Exercise input:
☆ ☆ ☆ ☆ ☆ ☆ ☆

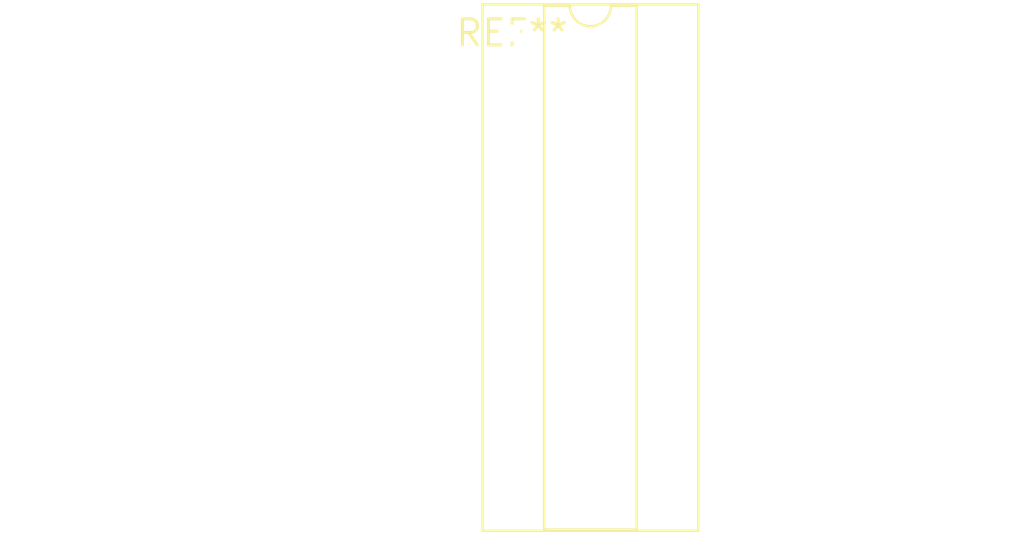
<source format=kicad_pcb>
(kicad_pcb (version 20240108) (generator pcbnew)

  (general
    (thickness 1.6)
  )

  (paper "A4")
  (layers
    (0 "F.Cu" signal)
    (31 "B.Cu" signal)
    (32 "B.Adhes" user "B.Adhesive")
    (33 "F.Adhes" user "F.Adhesive")
    (34 "B.Paste" user)
    (35 "F.Paste" user)
    (36 "B.SilkS" user "B.Silkscreen")
    (37 "F.SilkS" user "F.Silkscreen")
    (38 "B.Mask" user)
    (39 "F.Mask" user)
    (40 "Dwgs.User" user "User.Drawings")
    (41 "Cmts.User" user "User.Comments")
    (42 "Eco1.User" user "User.Eco1")
    (43 "Eco2.User" user "User.Eco2")
    (44 "Edge.Cuts" user)
    (45 "Margin" user)
    (46 "B.CrtYd" user "B.Courtyard")
    (47 "F.CrtYd" user "F.Courtyard")
    (48 "B.Fab" user)
    (49 "F.Fab" user)
    (50 "User.1" user)
    (51 "User.2" user)
    (52 "User.3" user)
    (53 "User.4" user)
    (54 "User.5" user)
    (55 "User.6" user)
    (56 "User.7" user)
    (57 "User.8" user)
    (58 "User.9" user)
  )

  (setup
    (pad_to_mask_clearance 0)
    (pcbplotparams
      (layerselection 0x00010fc_ffffffff)
      (plot_on_all_layers_selection 0x0000000_00000000)
      (disableapertmacros false)
      (usegerberextensions false)
      (usegerberattributes false)
      (usegerberadvancedattributes false)
      (creategerberjobfile false)
      (dashed_line_dash_ratio 12.000000)
      (dashed_line_gap_ratio 3.000000)
      (svgprecision 4)
      (plotframeref false)
      (viasonmask false)
      (mode 1)
      (useauxorigin false)
      (hpglpennumber 1)
      (hpglpenspeed 20)
      (hpglpendiameter 15.000000)
      (dxfpolygonmode false)
      (dxfimperialunits false)
      (dxfusepcbnewfont false)
      (psnegative false)
      (psa4output false)
      (plotreference false)
      (plotvalue false)
      (plotinvisibletext false)
      (sketchpadsonfab false)
      (subtractmaskfromsilk false)
      (outputformat 1)
      (mirror false)
      (drillshape 1)
      (scaleselection 1)
      (outputdirectory "")
    )
  )

  (net 0 "")

  (footprint "CERDIP-20_W7.62mm_SideBrazed_LongPads_Socket" (layer "F.Cu") (at 0 0))

)

</source>
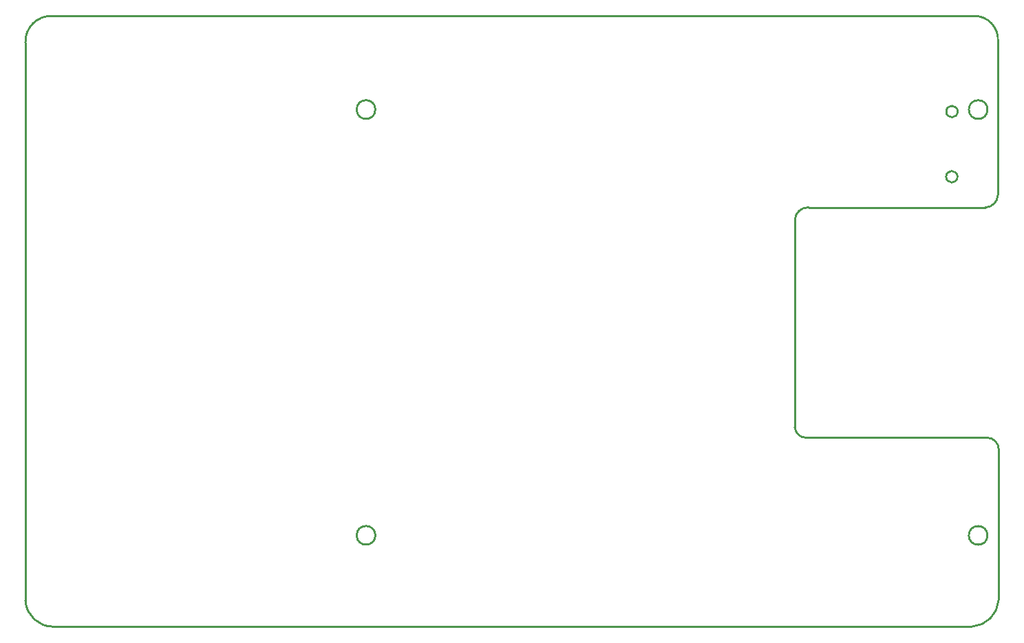
<source format=gko>
G04 Layer: BoardOutlineLayer*
G04 EasyEDA v6.5.46, 2024-12-31 19:44:04*
G04 ebd9bc5b089479dc4edd2d51ed51331a,1acd7fc2553046b79c71bda98b4923fc,10*
G04 Gerber Generator version 0.2*
G04 Scale: 100 percent, Rotated: No, Reflected: No *
G04 Dimensions in millimeters *
G04 leading zeros omitted , absolute positions ,4 integer and 5 decimal *
%FSLAX45Y45*%
%MOMM*%

%ADD10C,0.2540*%
D10*
X9285762Y5161592D02*
G01*
X11467622Y5161592D01*
G75*
G01*
X11490437Y6366413D02*
G03*
X11490435Y6365811I-114999J-10D01*
G75*
G01*
X3958438Y6366413D02*
G03*
X3958436Y6365811I-114999J-10D01*
G75*
G01*
X11489939Y1123414D02*
G03*
X11489937Y1122812I-114999J-10D01*
G75*
G01*
X11122802Y6341742D02*
G03*
X11122801Y6341376I-70000J11D01*
G75*
G01*
X11120262Y5539102D02*
G03*
X11120261Y5538736I-70000J11D01*
G75*
G01*
X3958438Y1124415D02*
G03*
X3958436Y1123813I-114999J-10D01*
G75*
G01*
X9285762Y5161591D02*
G03*
X9119393Y5006651I-4000J-162495D01*
G75*
G01*
X11467621Y5161591D02*
G03*
X11617482Y5315261I-7768J157484D01*
G75*
G01*
X9119393Y2454272D02*
G03*
X9259094Y2326002I137678J9736D01*
G75*
G01*
X11627643Y2179953D02*
G03*
X11486672Y2326004I-142230J3776D01*
G75*
G01*
X11294904Y2D02*
G03*
X11627644Y328931I-18455J351430D01*
G75*
G01*
X-346707Y320040D02*
G03*
X2Y-1I337962J18303D01*
G75*
G01*
X-11431Y7518226D02*
G03*
X-346708Y7186754I-19125J-315954D01*
G75*
G01*
X11617482Y7196922D02*
G03*
X11310144Y7518229I-289029J31179D01*
X-11432Y7518227D02*
G01*
X11310142Y7518227D01*
X11617482Y5315259D02*
G01*
X11617482Y7196922D01*
X9119392Y2454272D02*
G01*
X9119392Y5006649D01*
X9259092Y2326002D02*
G01*
X11486672Y2326002D01*
X11627642Y328929D02*
G01*
X11627642Y2179952D01*
X0Y0D02*
G01*
X11294902Y0D01*
X-346707Y320037D02*
G01*
X-346707Y7186752D01*
G75*
G01*
X11294902Y3D02*
G03*
X11627642Y328933I-18454J351430D01*

%LPD*%
M02*

</source>
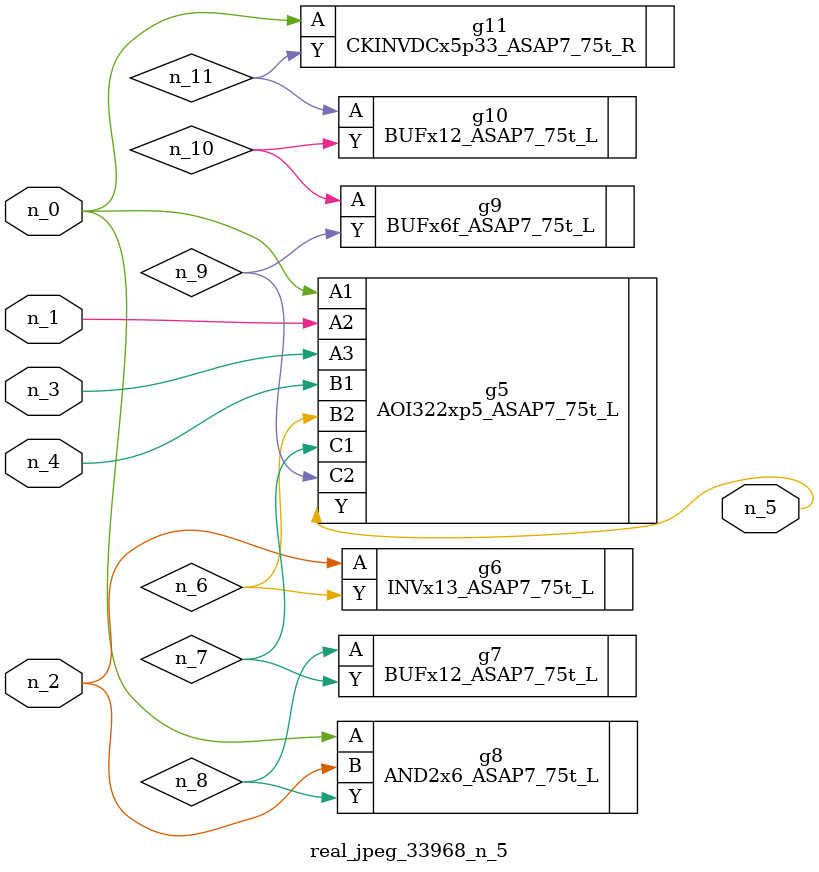
<source format=v>
module real_jpeg_33968_n_5 (n_4, n_0, n_1, n_2, n_3, n_5);

input n_4;
input n_0;
input n_1;
input n_2;
input n_3;

output n_5;

wire n_8;
wire n_11;
wire n_6;
wire n_7;
wire n_10;
wire n_9;

AOI322xp5_ASAP7_75t_L g5 ( 
.A1(n_0),
.A2(n_1),
.A3(n_3),
.B1(n_4),
.B2(n_6),
.C1(n_7),
.C2(n_9),
.Y(n_5)
);

AND2x6_ASAP7_75t_L g8 ( 
.A(n_0),
.B(n_2),
.Y(n_8)
);

CKINVDCx5p33_ASAP7_75t_R g11 ( 
.A(n_0),
.Y(n_11)
);

INVx13_ASAP7_75t_L g6 ( 
.A(n_2),
.Y(n_6)
);

BUFx12_ASAP7_75t_L g7 ( 
.A(n_8),
.Y(n_7)
);

BUFx6f_ASAP7_75t_L g9 ( 
.A(n_10),
.Y(n_9)
);

BUFx12_ASAP7_75t_L g10 ( 
.A(n_11),
.Y(n_10)
);


endmodule
</source>
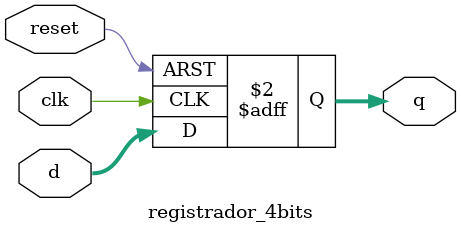
<source format=v>

module registrador_4bits(

   input [3:0]d, //Entrada de dados de 4 bits que será armazenada no registrador.
   input reset, //Quando está em nível alto (1), o registrador é resetado para 4'b0000.
   input clk, 
   output reg [3:0]q // A saída de 4 bits, que armazena o valor atual do registrador.
 
  );
  // Register file storage
  //reg [3:0] registers;
  
  always @(posedge clk or posedge reset) begin
	  
	  if (reset)
		  //registers = 4'b0000;
		  q = 4'b0000;
	else 
		q =d ;
		    end
endmodule
 
</source>
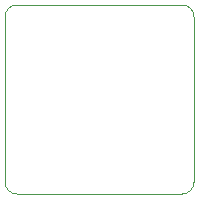
<source format=gbr>
%TF.GenerationSoftware,KiCad,Pcbnew,8.0.2-1*%
%TF.CreationDate,2024-11-08T16:05:35-05:00*%
%TF.ProjectId,stepper-adapter,73746570-7065-4722-9d61-646170746572,rev?*%
%TF.SameCoordinates,Original*%
%TF.FileFunction,Profile,NP*%
%FSLAX46Y46*%
G04 Gerber Fmt 4.6, Leading zero omitted, Abs format (unit mm)*
G04 Created by KiCad (PCBNEW 8.0.2-1) date 2024-11-08 16:05:35*
%MOMM*%
%LPD*%
G01*
G04 APERTURE LIST*
%TA.AperFunction,Profile*%
%ADD10C,0.050000*%
%TD*%
G04 APERTURE END LIST*
D10*
X15000000Y0D02*
G75*
G02*
X16000000Y-1000000I0J-1000000D01*
G01*
X0Y-1000000D02*
G75*
G02*
X1000000Y0I1000000J0D01*
G01*
X1000000Y-16000000D02*
G75*
G02*
X0Y-15000000I0J1000000D01*
G01*
X16000000Y-15000000D02*
G75*
G02*
X15000000Y-16000000I-1000000J0D01*
G01*
X16000000Y-15000000D02*
X16000000Y-1000000D01*
X1000000Y-16000000D02*
X15000000Y-16000000D01*
X0Y-1000000D02*
X0Y-15000000D01*
X1000000Y0D02*
X15000000Y0D01*
M02*

</source>
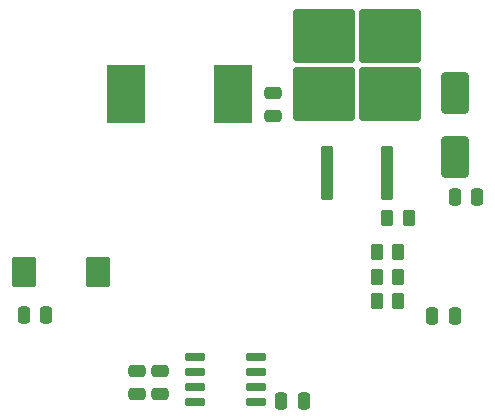
<source format=gtp>
G04 #@! TF.GenerationSoftware,KiCad,Pcbnew,8.0.5*
G04 #@! TF.CreationDate,2025-01-03T23:13:30-05:00*
G04 #@! TF.ProjectId,PierogiNixiePSU,50696572-6f67-4694-9e69-786965505355,rev?*
G04 #@! TF.SameCoordinates,Original*
G04 #@! TF.FileFunction,Paste,Top*
G04 #@! TF.FilePolarity,Positive*
%FSLAX46Y46*%
G04 Gerber Fmt 4.6, Leading zero omitted, Abs format (unit mm)*
G04 Created by KiCad (PCBNEW 8.0.5) date 2025-01-03 23:13:30*
%MOMM*%
%LPD*%
G01*
G04 APERTURE LIST*
G04 Aperture macros list*
%AMRoundRect*
0 Rectangle with rounded corners*
0 $1 Rounding radius*
0 $2 $3 $4 $5 $6 $7 $8 $9 X,Y pos of 4 corners*
0 Add a 4 corners polygon primitive as box body*
4,1,4,$2,$3,$4,$5,$6,$7,$8,$9,$2,$3,0*
0 Add four circle primitives for the rounded corners*
1,1,$1+$1,$2,$3*
1,1,$1+$1,$4,$5*
1,1,$1+$1,$6,$7*
1,1,$1+$1,$8,$9*
0 Add four rect primitives between the rounded corners*
20,1,$1+$1,$2,$3,$4,$5,0*
20,1,$1+$1,$4,$5,$6,$7,0*
20,1,$1+$1,$6,$7,$8,$9,0*
20,1,$1+$1,$8,$9,$2,$3,0*%
G04 Aperture macros list end*
%ADD10RoundRect,0.250000X0.300000X-2.050000X0.300000X2.050000X-0.300000X2.050000X-0.300000X-2.050000X0*%
%ADD11RoundRect,0.250000X2.375000X-2.025000X2.375000X2.025000X-2.375000X2.025000X-2.375000X-2.025000X0*%
%ADD12R,3.175000X4.950000*%
%ADD13RoundRect,0.150000X-0.725000X-0.150000X0.725000X-0.150000X0.725000X0.150000X-0.725000X0.150000X0*%
%ADD14RoundRect,0.250000X-0.475000X0.250000X-0.475000X-0.250000X0.475000X-0.250000X0.475000X0.250000X0*%
%ADD15RoundRect,0.250000X0.262500X0.450000X-0.262500X0.450000X-0.262500X-0.450000X0.262500X-0.450000X0*%
%ADD16RoundRect,0.250000X0.900000X-1.500000X0.900000X1.500000X-0.900000X1.500000X-0.900000X-1.500000X0*%
%ADD17RoundRect,0.250000X0.250000X0.475000X-0.250000X0.475000X-0.250000X-0.475000X0.250000X-0.475000X0*%
%ADD18RoundRect,0.250000X-0.250000X-0.475000X0.250000X-0.475000X0.250000X0.475000X-0.250000X0.475000X0*%
%ADD19RoundRect,0.250000X-0.262500X-0.450000X0.262500X-0.450000X0.262500X0.450000X-0.262500X0.450000X0*%
%ADD20RoundRect,0.250000X-0.787500X-1.025000X0.787500X-1.025000X0.787500X1.025000X-0.787500X1.025000X0*%
G04 APERTURE END LIST*
D10*
X52885000Y-36325000D03*
D11*
X52650000Y-29600000D03*
X58200000Y-29600000D03*
X52650000Y-24750000D03*
X58200000Y-24750000D03*
D10*
X57965000Y-36325000D03*
D12*
X35897500Y-29625000D03*
X44912500Y-29625000D03*
D13*
X41750000Y-51870000D03*
X41750000Y-53140000D03*
X41750000Y-54410000D03*
X41750000Y-55680000D03*
X46900000Y-55680000D03*
X46900000Y-54410000D03*
X46900000Y-53140000D03*
X46900000Y-51870000D03*
D14*
X36775000Y-53105000D03*
X36775000Y-55005000D03*
D15*
X58912500Y-47125000D03*
X57087500Y-47125000D03*
D16*
X63735000Y-34980000D03*
X63735000Y-29580000D03*
D15*
X59807500Y-40125000D03*
X57982500Y-40125000D03*
D17*
X63695000Y-48445000D03*
X61795000Y-48445000D03*
D18*
X49015000Y-55655000D03*
X50915000Y-55655000D03*
D14*
X48295000Y-29575000D03*
X48295000Y-31475000D03*
D19*
X57087500Y-43025000D03*
X58912500Y-43025000D03*
D18*
X27205000Y-48305000D03*
X29105000Y-48305000D03*
D15*
X58912500Y-45095000D03*
X57087500Y-45095000D03*
D14*
X38785000Y-53105000D03*
X38785000Y-55005000D03*
D18*
X63705000Y-38345000D03*
X65605000Y-38345000D03*
D20*
X27237500Y-44715000D03*
X33462500Y-44715000D03*
M02*

</source>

☆ ☆ ☆ ☆ ☆ ☆ ☆

Set down only the lines from the line with "X52650000Y-29600000D03*" through the last line of the data above, keeping both the first and the last.

X52650000Y-29600000D03*
X58200000Y-29600000D03*
X52650000Y-24750000D03*
X58200000Y-24750000D03*
D10*
X57965000Y-36325000D03*
D12*
X35897500Y-29625000D03*
X44912500Y-29625000D03*
D13*
X41750000Y-51870000D03*
X41750000Y-53140000D03*
X41750000Y-54410000D03*
X41750000Y-55680000D03*
X46900000Y-55680000D03*
X46900000Y-54410000D03*
X46900000Y-53140000D03*
X46900000Y-51870000D03*
D14*
X36775000Y-53105000D03*
X36775000Y-55005000D03*
D15*
X58912500Y-47125000D03*
X57087500Y-47125000D03*
D16*
X63735000Y-34980000D03*
X63735000Y-29580000D03*
D15*
X59807500Y-40125000D03*
X57982500Y-40125000D03*
D17*
X63695000Y-48445000D03*
X61795000Y-48445000D03*
D18*
X49015000Y-55655000D03*
X50915000Y-55655000D03*
D14*
X48295000Y-29575000D03*
X48295000Y-31475000D03*
D19*
X57087500Y-43025000D03*
X58912500Y-43025000D03*
D18*
X27205000Y-48305000D03*
X29105000Y-48305000D03*
D15*
X58912500Y-45095000D03*
X57087500Y-45095000D03*
D14*
X38785000Y-53105000D03*
X38785000Y-55005000D03*
D18*
X63705000Y-38345000D03*
X65605000Y-38345000D03*
D20*
X27237500Y-44715000D03*
X33462500Y-44715000D03*
M02*

</source>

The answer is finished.